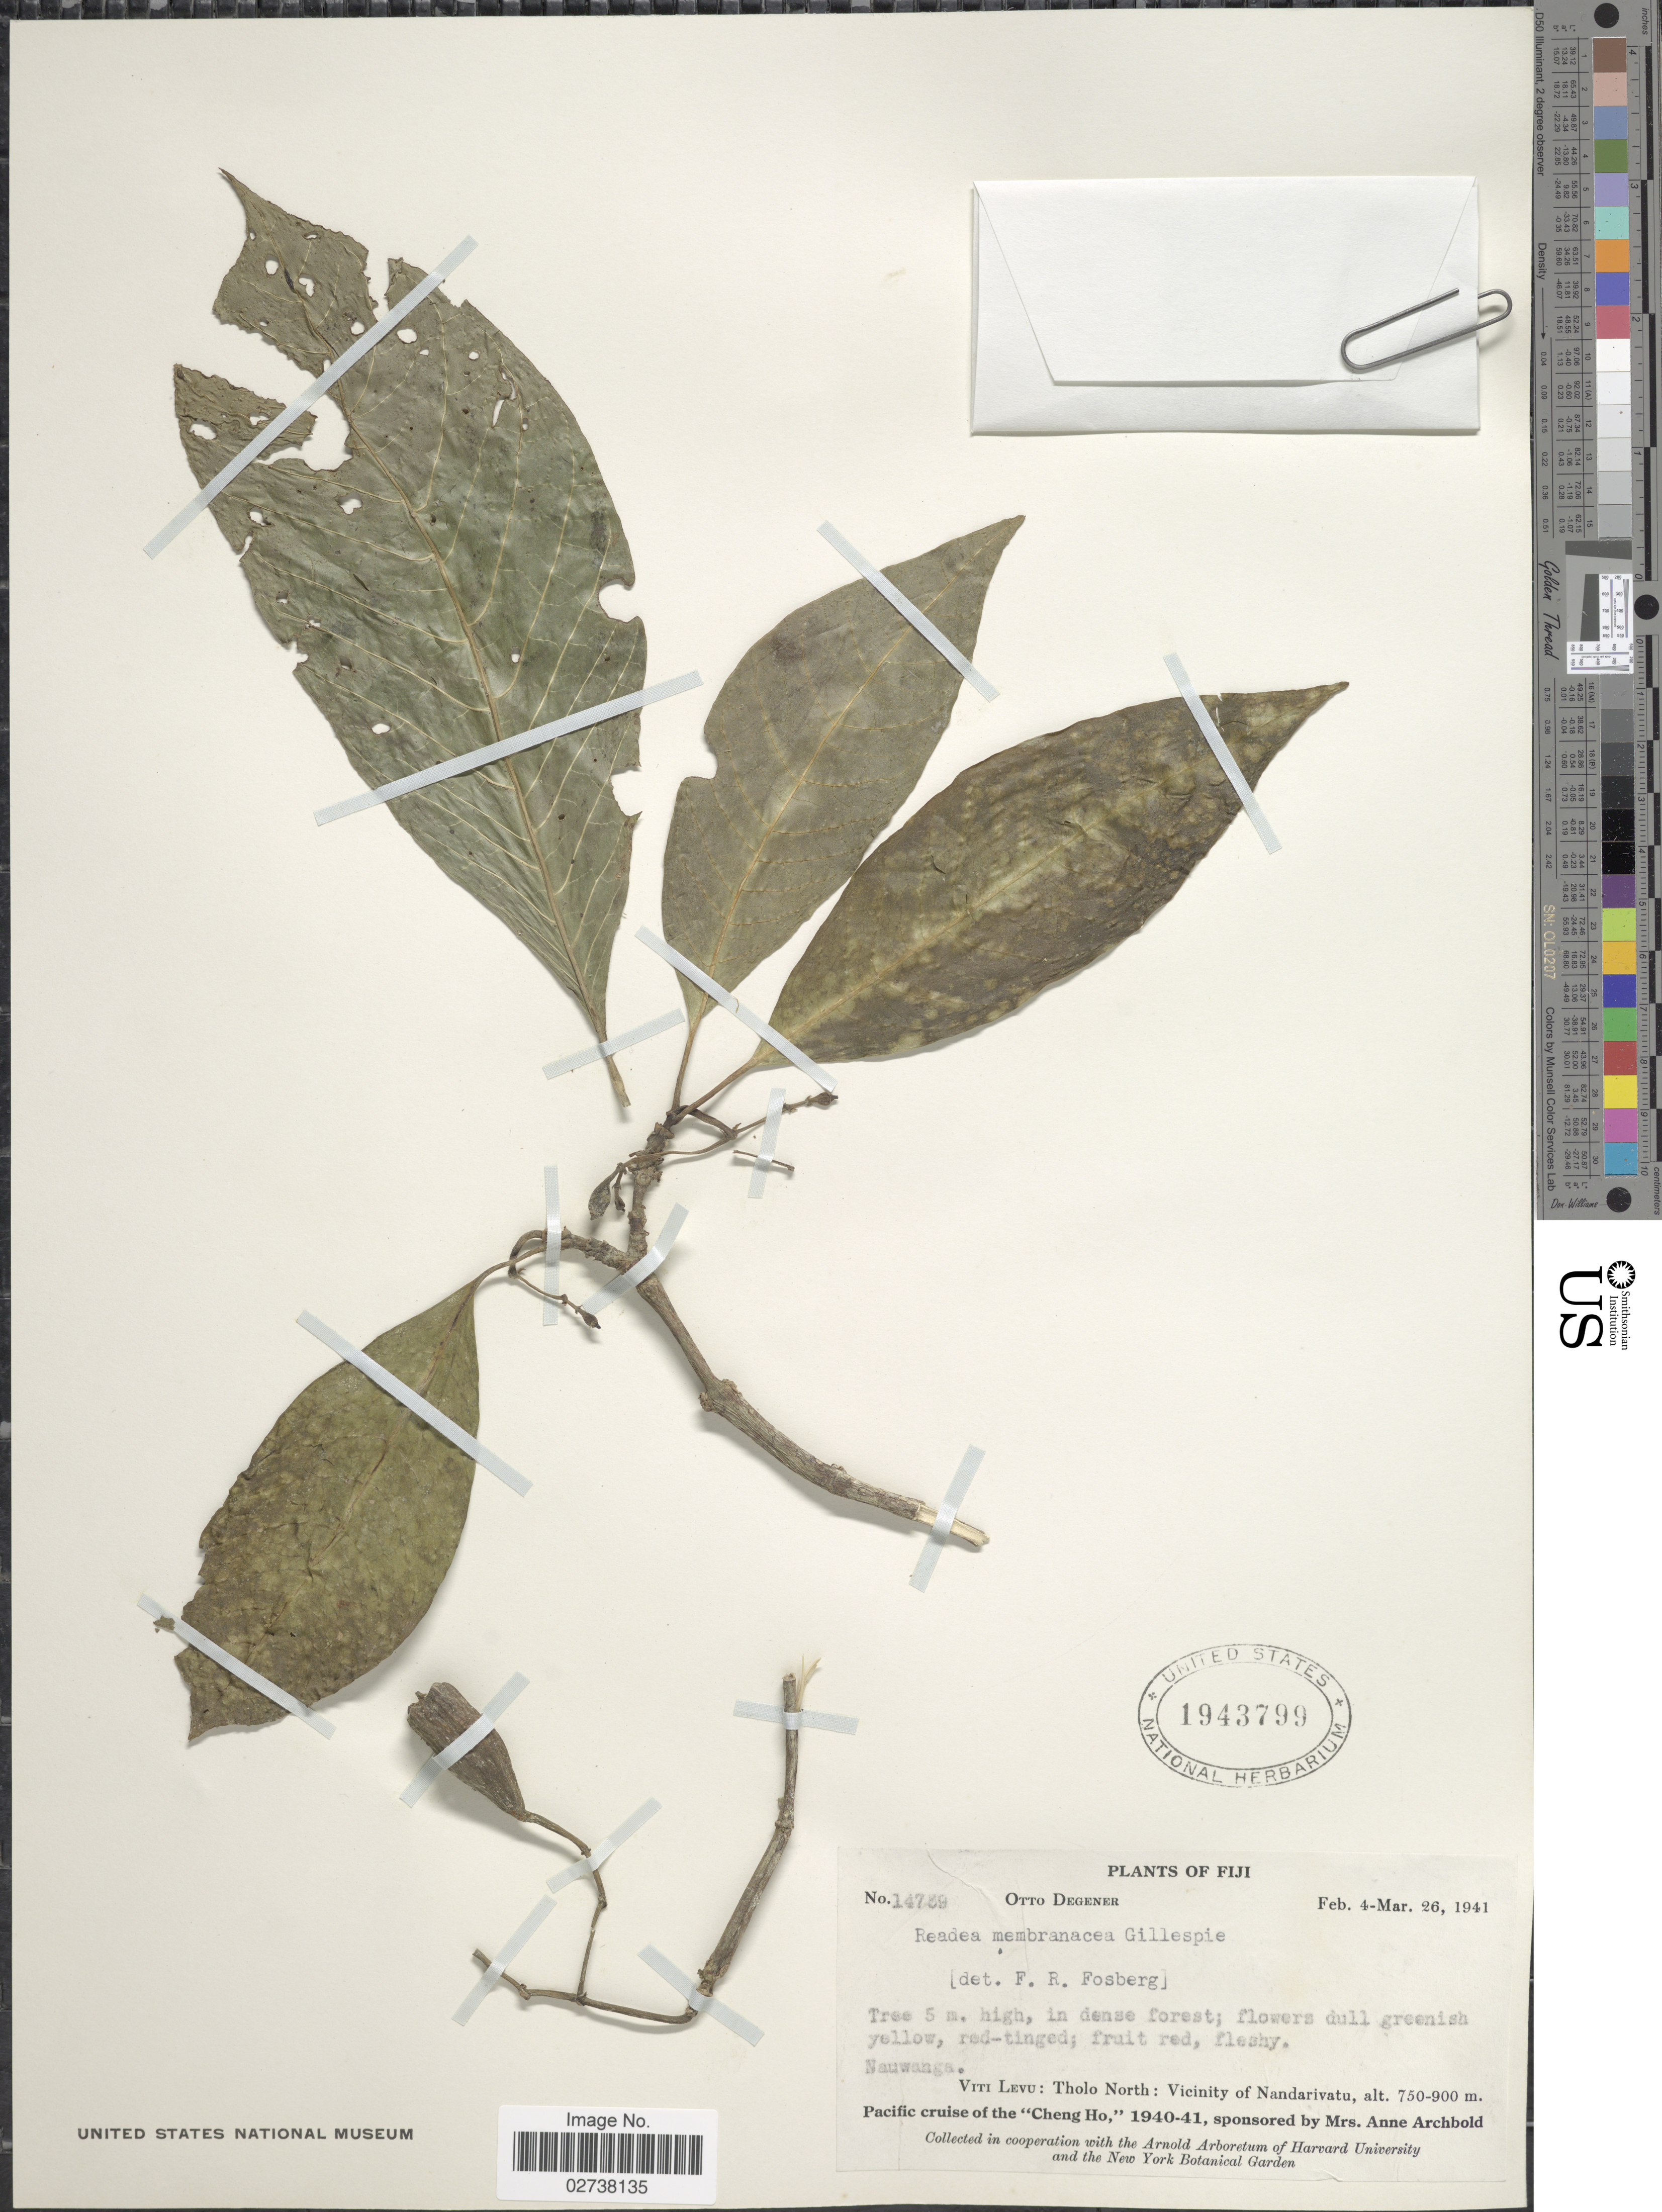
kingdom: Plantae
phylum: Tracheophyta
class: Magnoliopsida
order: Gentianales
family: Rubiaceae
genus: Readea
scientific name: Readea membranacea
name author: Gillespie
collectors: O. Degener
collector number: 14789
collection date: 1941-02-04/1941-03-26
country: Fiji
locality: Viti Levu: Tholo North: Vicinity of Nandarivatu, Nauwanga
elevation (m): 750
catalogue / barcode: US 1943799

* * *

:: Requirement ::
Copy the listing above line for line, leaving out the picture.

:: Response ::
kingdom: Plantae
phylum: Tracheophyta
class: Magnoliopsida
order: Gentianales
family: Rubiaceae
genus: Readea
scientific name: Readea membranacea
name author: Gillespie
collectors: O. Degener
collector number: 14789
collection date: 1941-02-04/1941-03-26
country: Fiji
locality: Viti Levu: Tholo North: Vicinity of Nandarivatu, Nauwanga
elevation (m): 750
catalogue / barcode: US 1943799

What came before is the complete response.